--- Ausgewählter Textauszug ---

────────

Ermittlungen gegen Dieter Romann: Bundespolizei-Chef ein Rechtsbrecher?
Dieter Romann flog in den Irak um einen mutmaßlichen Mörder nach Deutschland zu holen. Nun wird gegen ihn wegen Freiheitsberaubung ermittelt.
Nun könnte die Mission auch ein juristisches Nachspiel für den obersten Bundespolizisten haben: Am Donnerstag wurde bekannt, dass die Staatsanwaltschaft Frankfurt/Main gegen Romann wegen des Verdachts der Freiheitsberaubung ermittelt. Das Verfahren werde schon seit Längerem geführt, bestätigte eine Sprecherin der Staatsanwaltschaft Frankfurt/Main der taz. Zuvor hatte der SWR darüber berichtet. Das Ergebnis der Ermittlungen ist offen.

────────

--- Anleitung zur Aufgabe ---
Gib aus dem Text über die Ermittlungen gegen Dieter Romann den Abschnitt wortgetreu aus, der mit den Worten „Ermittlungen gegen Dieter“ beginnt und mit „wegen Freiheitsberaubung ermittelt.“ endet.

--- Auszug der Daten ---
────────

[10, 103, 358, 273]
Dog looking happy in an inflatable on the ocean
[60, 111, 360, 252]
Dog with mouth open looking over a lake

────────

--- Erwartete Ausgabe ---
Ermittlungen gegen Dieter Romann: Bundespolizei-Chef ein Rechtsbrecher?
Dieter Romann flog in den Irak um einen mutmaßlichen Mörder nach Deutschland zu holen. Nun wird gegen ihn wegen Freiheitsberaubung ermittelt.